### AIM OF THE EXERCISE
Once the line holding "Au quotidien, nous" is found, output it and all remaining lines of the data exactly, with every picture left out.

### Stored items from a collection
○ ○ ○ ○ ○
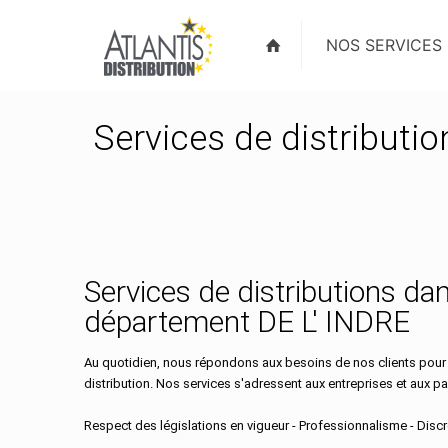
NOS SERVICES
Services de distributi
Services de distributions dan
département DE L' INDRE
Au quotidien, nous répondons aux besoins de nos clients pour
distribution. Nos services s'adressent aux entreprises et aux part
Respect des législations en vigueur - Professionnalisme - Discré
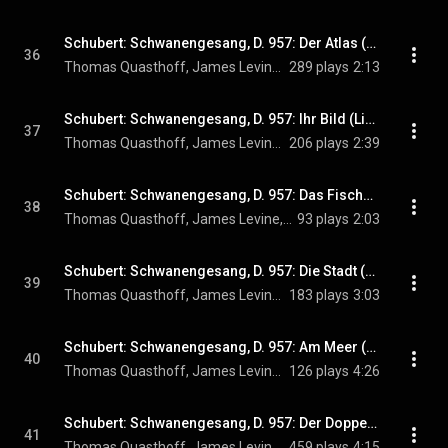
Schubert: Schwanengesang, D. 957: Der Atlas (Live)
36
Thomas Quasthoff, James Levine, & Franz Schubert
289 plays
2:13
Schubert: Schwanengesang, D. 957: Ihr Bild (Live)
37
Thomas Quasthoff, James Levine, & Franz Schubert
206 plays
2:39
Schubert: Schwanengesang, D. 957: Das Fischermädchen (Live)
38
Thomas Quasthoff, James Levine, & Franz Schubert
93 plays
2:03
Schubert: Schwanengesang, D. 957: Die Stadt (Live)
39
Thomas Quasthoff, James Levine, & Franz Schubert
183 plays
3:03
Schubert: Schwanengesang, D. 957: Am Meer (Live)
40
Thomas Quasthoff, James Levine, & Franz Schubert
126 plays
4:26
Schubert: Schwanengesang, D. 957: Der Doppelgänger (Live)
41
Thomas Quasthoff, James Levine, & Franz Schubert
459 plays
4:15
○ ○ ○ ○ ○
### ANSWER TO THIS EXERCISE
Au quotidien, nous répondons aux besoins de nos clients pour
distribution. Nos services s'adressent aux entreprises et aux part
Respect des législations en vigueur - Professionnalisme - Discré
Schubert: Schwanengesang, D. 957: Der Atlas (Live)
36
Thomas Quasthoff, James Levine, & Franz Schubert
289 plays
2:13
Schubert: Schwanengesang, D. 957: Ihr Bild (Live)
37
Thomas Quasthoff, James Levine, & Franz Schubert
206 plays
2:39
Schubert: Schwanengesang, D. 957: Das Fischermädchen (Live)
38
Thomas Quasthoff, James Levine, & Franz Schubert
93 plays
2:03
Schubert: Schwanengesang, D. 957: Die Stadt (Live)
39
Thomas Quasthoff, James Levine, & Franz Schubert
183 plays
3:03
Schubert: Schwanengesang, D. 957: Am Meer (Live)
40
Thomas Quasthoff, James Levine, & Franz Schubert
126 plays
4:26
Schubert: Schwanengesang, D. 957: Der Doppelgänger (Live)
41
Thomas Quasthoff, James Levine, & Franz Schubert
459 plays
4:15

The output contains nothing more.